1883-1958. Prominent ecumenist and Anglican bishop. Ordained in 1907, he became an Oxford don in 1910 and chaplain to Archbishop R.T. Davidson* in 1914. He was at Lambeth during World War I and the reconstruction afterward. In particular he was involved in the early stages of the ecumenical movement and in the 1920 Lambeth Conference.* He was later Davidson's biographer. In 1924 he became dean of Canterbury, and in 1929 bishop of Chichester, where he remained until his retirement only a few months before his death. He was secretary of the 1930 Lambeth Conference and a member of the 1948 and 1958 conferences.
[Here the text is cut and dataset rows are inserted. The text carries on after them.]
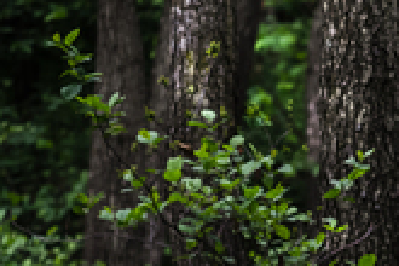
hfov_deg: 5.6
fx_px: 4034
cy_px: 285
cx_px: 665
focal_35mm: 364
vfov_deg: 3.8
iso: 320
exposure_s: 1/100
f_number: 4.5
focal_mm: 100
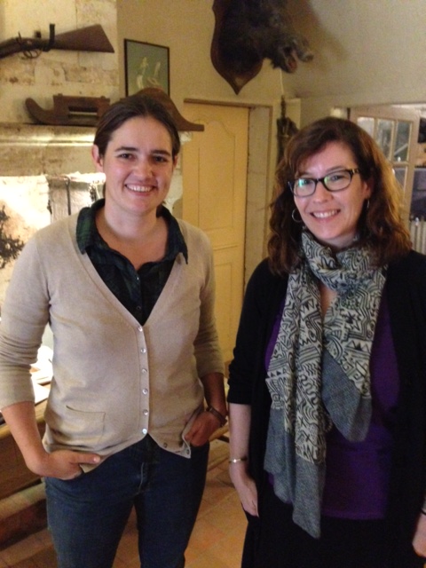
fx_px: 541
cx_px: 213
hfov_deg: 42.9
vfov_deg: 55.4
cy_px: 284
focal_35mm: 33
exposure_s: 1/15
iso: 800
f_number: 2.4
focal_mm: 4.13
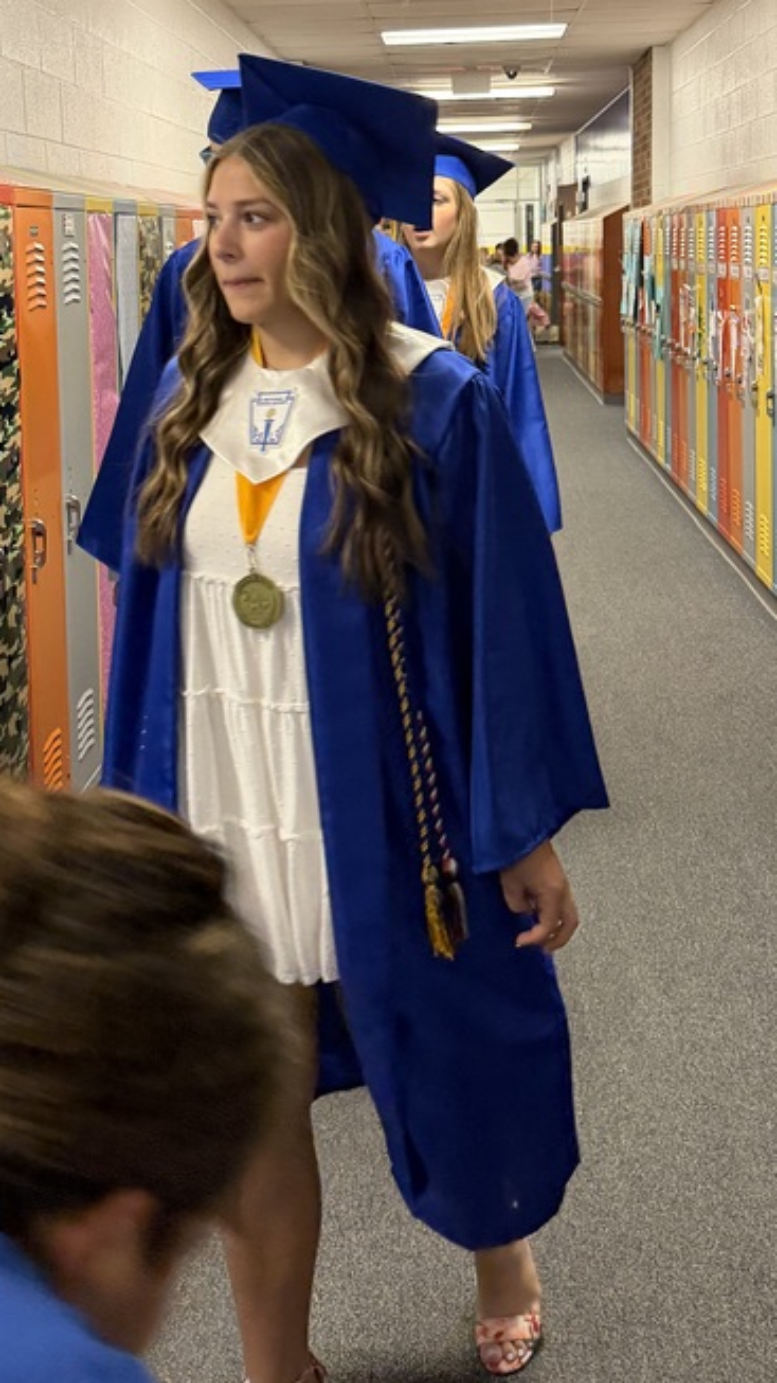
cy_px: 385
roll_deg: +2.0
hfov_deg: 29.0
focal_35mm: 41
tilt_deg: -5.1
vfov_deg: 48.0
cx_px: 371
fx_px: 1503
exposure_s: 1/60
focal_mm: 6.76
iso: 320
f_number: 1.78
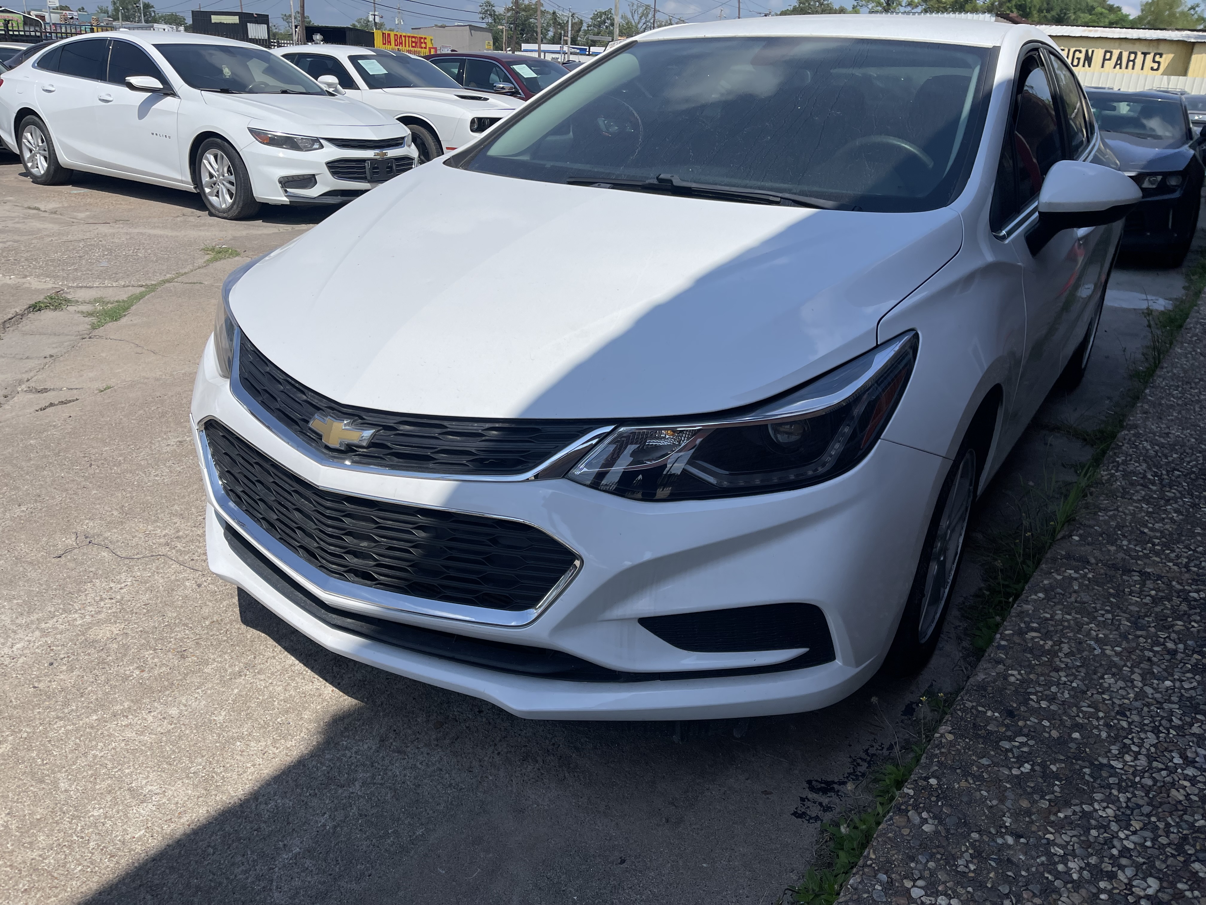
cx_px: 603
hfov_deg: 67.3
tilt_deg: -21.6
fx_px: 906
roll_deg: -2.8
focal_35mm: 26
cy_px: 452
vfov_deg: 53.1
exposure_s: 1/7937
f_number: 1.6
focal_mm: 5.1
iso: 50
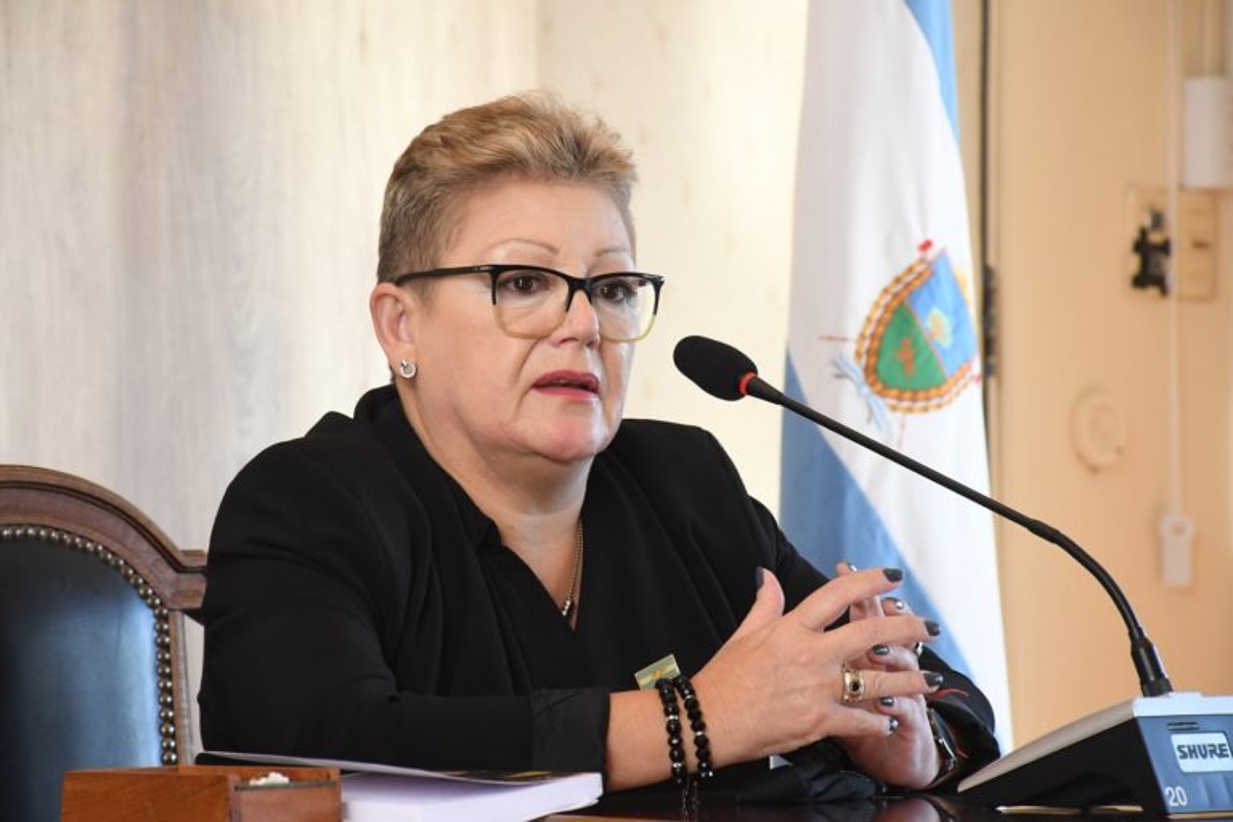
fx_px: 6267
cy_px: 411
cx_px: 616
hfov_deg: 11.2
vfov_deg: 7.5
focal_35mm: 183
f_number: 8
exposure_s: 1/250
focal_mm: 122
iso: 1600
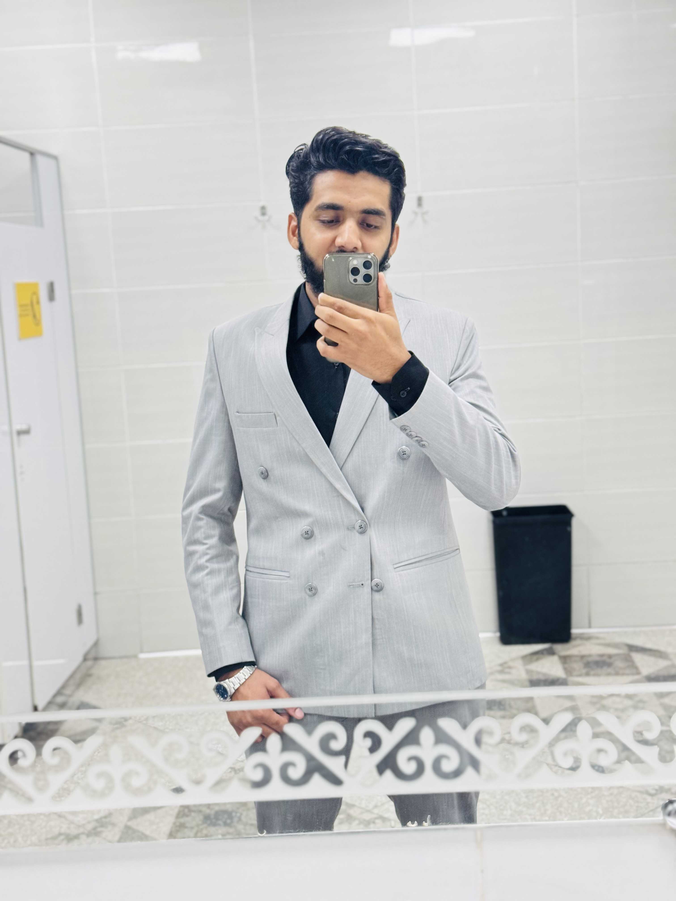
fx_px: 1250
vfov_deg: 39.7
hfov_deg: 30.3
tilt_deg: -7.7
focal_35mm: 48
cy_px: 450
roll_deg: +3.2
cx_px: 338
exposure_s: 1/33
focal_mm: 6.76
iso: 250
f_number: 1.78
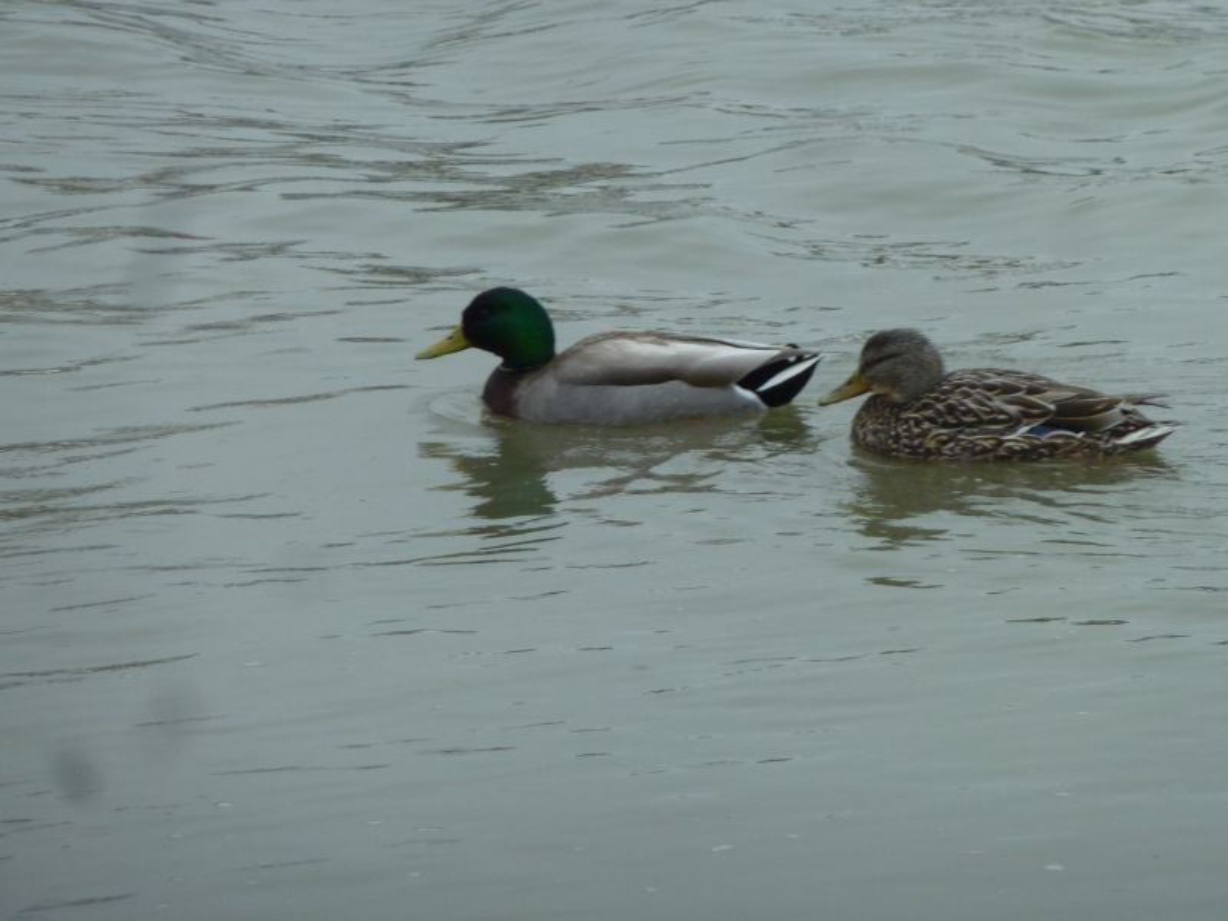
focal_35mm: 300
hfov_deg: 6.6
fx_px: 10642
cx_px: 614
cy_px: 460
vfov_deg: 5.0
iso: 160
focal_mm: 49.2
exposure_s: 1/640
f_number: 4.9
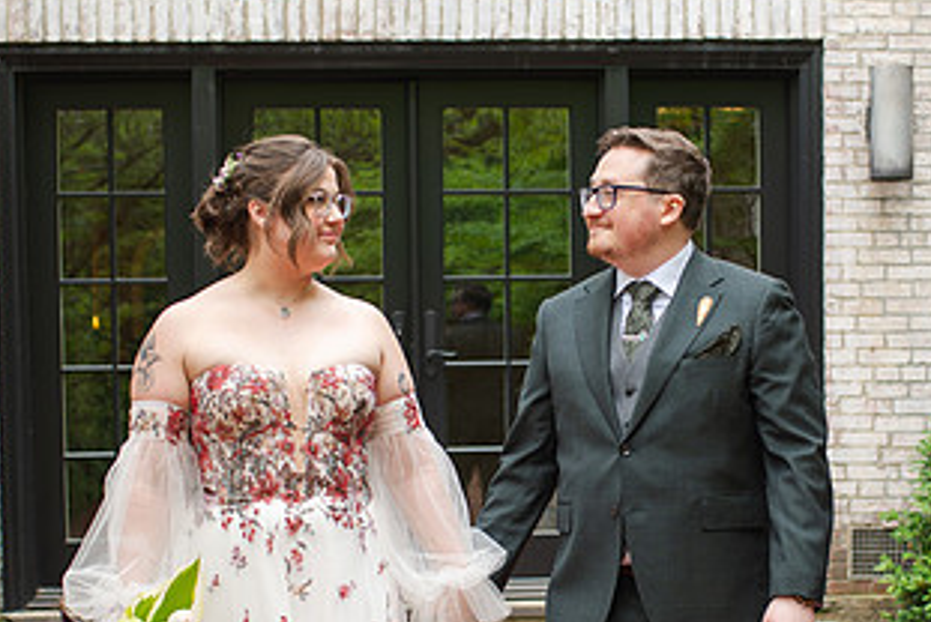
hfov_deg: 26.6
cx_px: 555
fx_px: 1967
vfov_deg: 17.9
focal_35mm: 76
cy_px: 458
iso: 125
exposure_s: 1/320
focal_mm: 35
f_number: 3.2
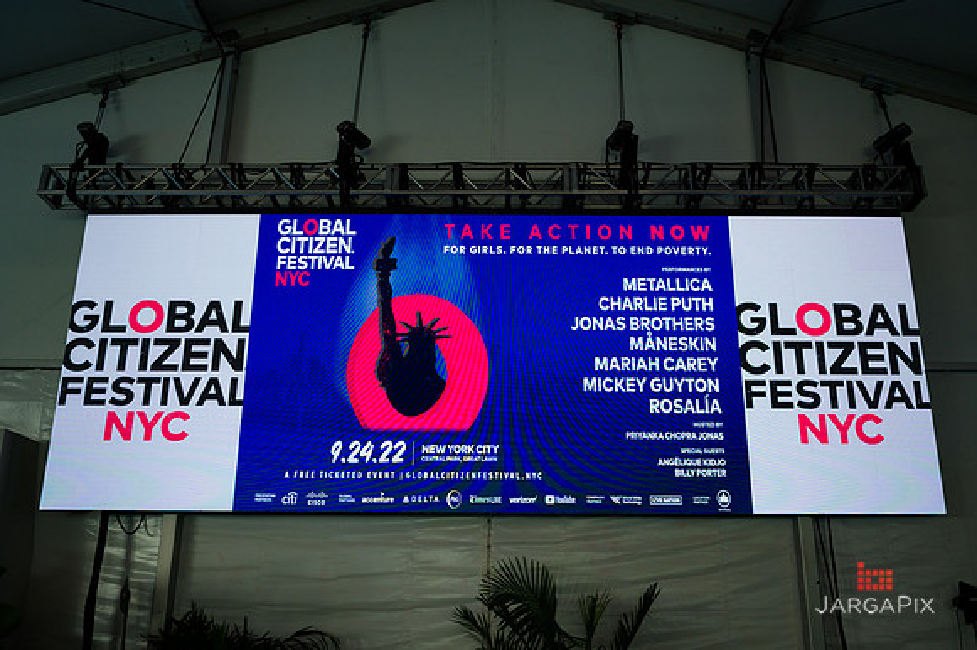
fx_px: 841
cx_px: 488
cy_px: 325
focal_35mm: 31
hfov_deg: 60.3
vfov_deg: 42.3
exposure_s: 1/400
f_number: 3.2
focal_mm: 31
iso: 640
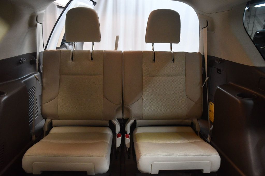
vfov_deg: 43.6
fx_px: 221
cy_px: 88
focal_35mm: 30
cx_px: 132
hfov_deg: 61.9
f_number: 3.5
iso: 3200
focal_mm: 20
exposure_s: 1/100
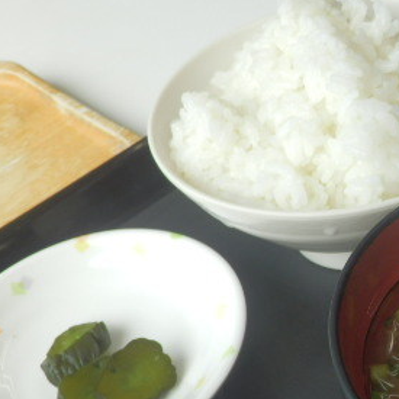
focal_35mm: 76
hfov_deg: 22.0
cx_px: 392
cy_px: 308
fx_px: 991
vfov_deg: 22.5
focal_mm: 6.6
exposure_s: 1/125
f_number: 3.9
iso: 80
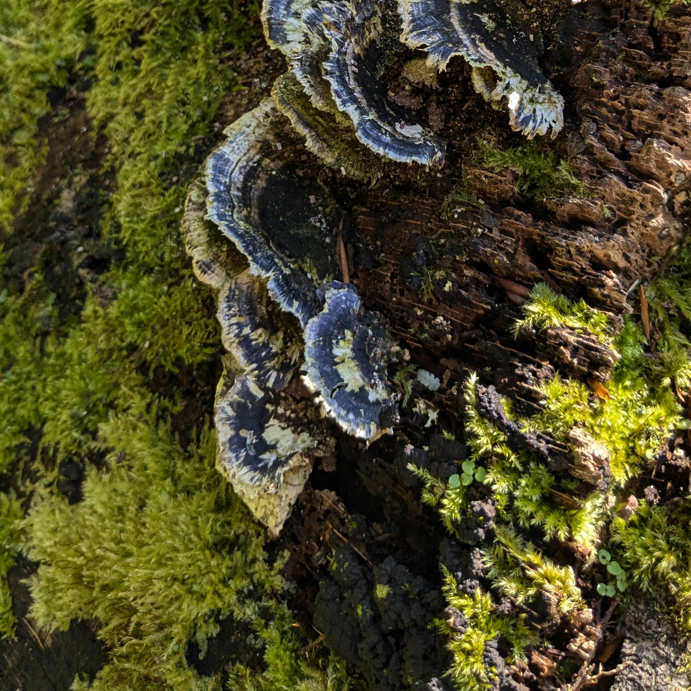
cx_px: 351
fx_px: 1061
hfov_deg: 36.1
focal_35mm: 47
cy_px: 29
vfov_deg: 33.5
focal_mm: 4.38
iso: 45
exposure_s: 1/709
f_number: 1.73
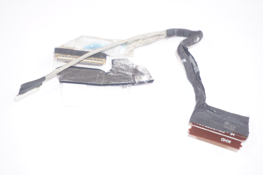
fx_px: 493
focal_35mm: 68
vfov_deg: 20.1
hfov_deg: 29.9
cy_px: 88
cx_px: 132
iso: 320
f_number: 5.6
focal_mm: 45
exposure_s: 1/160
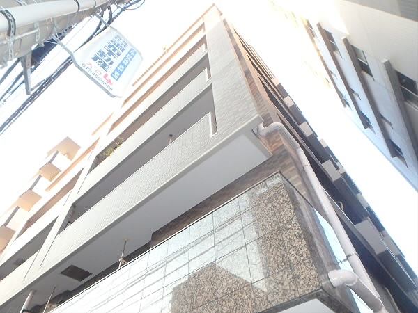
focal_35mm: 21
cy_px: 156
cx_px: 209
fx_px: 254
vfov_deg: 63.4
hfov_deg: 79.0
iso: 800
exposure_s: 1/200
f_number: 3.5
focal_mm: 3.7
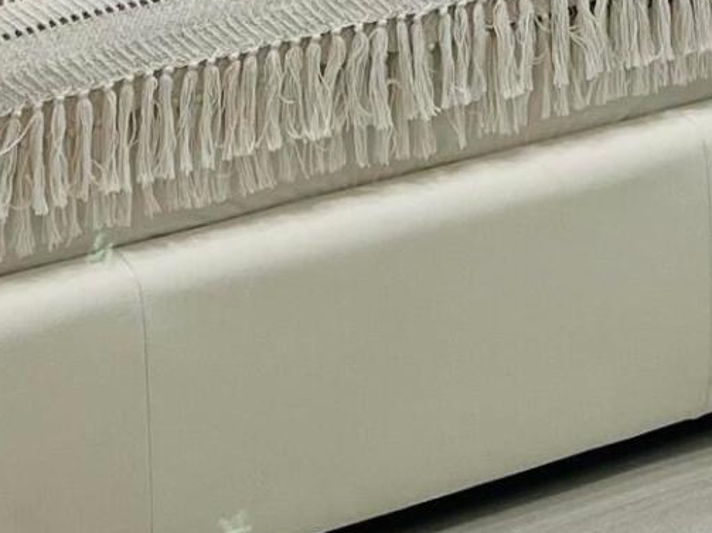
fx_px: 3064
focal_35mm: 149
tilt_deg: -5.2
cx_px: 323
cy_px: -823
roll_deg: +0.5
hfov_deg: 13.3
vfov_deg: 8.8
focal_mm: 5.7
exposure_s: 1/120
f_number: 1.5
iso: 100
His ecumenical concerns date from his time at Lambeth. He was present at the Oud Wassenaar Conference in Holland in 1919, at which Christians from European and other nations involved in the war consulted about peace and reconciliation. This led by several steps to the Life and Work movement which was inaugurated by the Stockholm Conference* of 1925. Bell was one of those who drafted the conference message. In 1932 he became a president of the movement and chairman of its council, and despite his own concern for peace and disarmament thus became involved in the movement's confrontation with Nazi anti-Semitism and with the “German- Christians.”* In the course of this he became deeply sympathetic with Martin Niemöller* and Dietrich Bonhoeffer.* After 1939 his understanding of the anti-Hitlerite elements in the German nation made him advocate a more open approach to concluding the war than was possible with the policy of “unconditional surrender,” and also to deplore the saturation bombing of German cities in his speeches in the House of Lords. In these he stood alone. He even met Bonhoeffer in Sweden in 1942 to discuss the possibilities of ending the war from within Germany, and he incurred the strong hostility of Churchill. Rumor has credited the latter with blocking Bell's appointment to Canterbury when Temple died in 1944, but it was by no means probable that he would have been appointed in any case.

Bell's continuing ecumenical work helped to lead Life and Work on from the Oxford Conference of 1937 to the World Council of Churches, which was constituted in Amsterdam in 1948. His interest remained in the church and international order. At Evanston in 1954 he was elected an honorary president of the WCC.

His main publications are the four series of Documents on Christian Unity (1924, 1930, 1948, 1958); Randall Davidson (1935); Christianity and World Order (1940); Christian Unity: The Anglican Position (1948); and The Kingship of Christ (1954). His own life is the subject of the definitive biography George Bell, Bishop of Chichester, by R.C.D. Jasper (1967).